TEXT:
- - - - -

The Mental Health Benefits of Running

The Mental Health Benefits of Running

We all know that running is great for our physical health, but it also has some brilliant mental health benefits too. A study published by the Institute of Psychiatry, Psychology and Neuroscience at King’s College in 2018 looked at 260,000 people from around the world. The study found that the most active participants were around 15% less likely to develop depression than the least active. Moreover, when people carried out 150 minutes of moderate to vigorous activity a week, the risk of depression was reduced in the future by around 30%.

Let’s take a look at some more of the benefits.

Mood Boosting

Running has mood boosting effects. When you run your brain pumps out feel-good chemicals, which act as a natural pain reliever, helping you to exercise for longer periods of time. These feel-good chemicals are endorphins and endocannabinoids. A type of endocannabinoid called anandamide is found at high levels in the blood of people who have recently completed a run, and research suggests that anandamide may trigger runner’s high, releasing short term positive effects such as reducing anxiety, a feeling of euphoria and calming feelings.

Improved Sleep

Moderate aerobic exercise increases the amount of slow wave sleep you get. Slow wave sleep is deep sleep, where the brain and body have a chance to rejuvenate.

- - - - -

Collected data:
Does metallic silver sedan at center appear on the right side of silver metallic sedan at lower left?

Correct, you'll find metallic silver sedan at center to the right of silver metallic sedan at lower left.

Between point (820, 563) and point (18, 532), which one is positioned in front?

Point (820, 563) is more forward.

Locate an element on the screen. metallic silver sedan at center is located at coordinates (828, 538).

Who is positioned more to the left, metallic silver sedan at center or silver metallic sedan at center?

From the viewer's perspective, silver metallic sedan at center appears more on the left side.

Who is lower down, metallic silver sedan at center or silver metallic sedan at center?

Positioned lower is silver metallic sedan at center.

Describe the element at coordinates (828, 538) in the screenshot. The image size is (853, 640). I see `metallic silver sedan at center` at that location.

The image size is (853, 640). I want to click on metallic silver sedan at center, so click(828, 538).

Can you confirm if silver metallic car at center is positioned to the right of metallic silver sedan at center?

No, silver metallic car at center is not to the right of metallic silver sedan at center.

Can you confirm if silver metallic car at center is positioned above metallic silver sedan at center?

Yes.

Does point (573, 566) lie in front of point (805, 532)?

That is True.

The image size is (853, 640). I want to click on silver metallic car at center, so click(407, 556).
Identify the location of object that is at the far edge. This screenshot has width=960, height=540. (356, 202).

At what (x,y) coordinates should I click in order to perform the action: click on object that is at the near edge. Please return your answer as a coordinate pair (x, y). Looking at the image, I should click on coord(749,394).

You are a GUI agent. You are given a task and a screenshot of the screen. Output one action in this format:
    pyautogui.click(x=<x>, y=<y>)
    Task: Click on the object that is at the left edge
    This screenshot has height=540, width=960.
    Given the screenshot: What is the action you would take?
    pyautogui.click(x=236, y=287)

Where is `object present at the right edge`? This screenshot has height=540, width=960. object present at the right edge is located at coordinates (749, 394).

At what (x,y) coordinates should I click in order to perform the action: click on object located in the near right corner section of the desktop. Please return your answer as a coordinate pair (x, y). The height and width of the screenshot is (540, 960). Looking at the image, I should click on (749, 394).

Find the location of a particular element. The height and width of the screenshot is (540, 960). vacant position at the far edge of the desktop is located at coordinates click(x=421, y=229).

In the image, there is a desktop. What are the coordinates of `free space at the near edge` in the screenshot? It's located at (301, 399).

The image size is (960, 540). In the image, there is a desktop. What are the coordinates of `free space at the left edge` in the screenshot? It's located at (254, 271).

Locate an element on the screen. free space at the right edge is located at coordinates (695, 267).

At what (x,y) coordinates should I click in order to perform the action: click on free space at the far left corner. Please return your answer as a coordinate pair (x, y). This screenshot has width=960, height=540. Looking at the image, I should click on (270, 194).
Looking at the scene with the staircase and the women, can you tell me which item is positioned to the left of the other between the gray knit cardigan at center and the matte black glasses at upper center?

- - - - -

ACTIVITY LIST:
• A. Answer these questions about the article on running and mental health:
(i) How many people did the 2018 King's College study look at?
(ii) Which type of endocannabinoid may trigger runner's high?
(iii) What kind of sleep does moderate aerobic exercise increase?
• B. Carry on the article on running and mental health from its last sentence.
The listing comes from a separate source and has nothing to do with the article.

ANSWERS TO THE PROBLEMS:
• A.
(i) 260,000 people from around the world.
(ii) Anandamide.
(iii) Slow wave sleep, which is deep sleep.

• B.
Reduced Stress

Running can help you cope with the stresses of day-to-day life, as it slows the release of stress hormones like cortisol, helping to avoid spikes in anxiety.

Improved Memory

Regular aerobic exercise increases the size of your hippocampus, the area of the brain responsible for memory and learning. Prolonged stress can weaken the synapses between neurons, which has a negative impact on your processing power, however running keeps these connections firing. It has been found that runners brains have better-connected neural pathways than those of sedentary people.

Cognitive Flexibility

A study comparing participants who carried out interval training running against those who led a physically active lifestyle, found that the runners showed the greatest increase in cognitive flexibility. This means the ability to switch between mental tasks quickly and efficiently.

So, if you’re in need of a pick me up, try going for a run. You won’t regret it.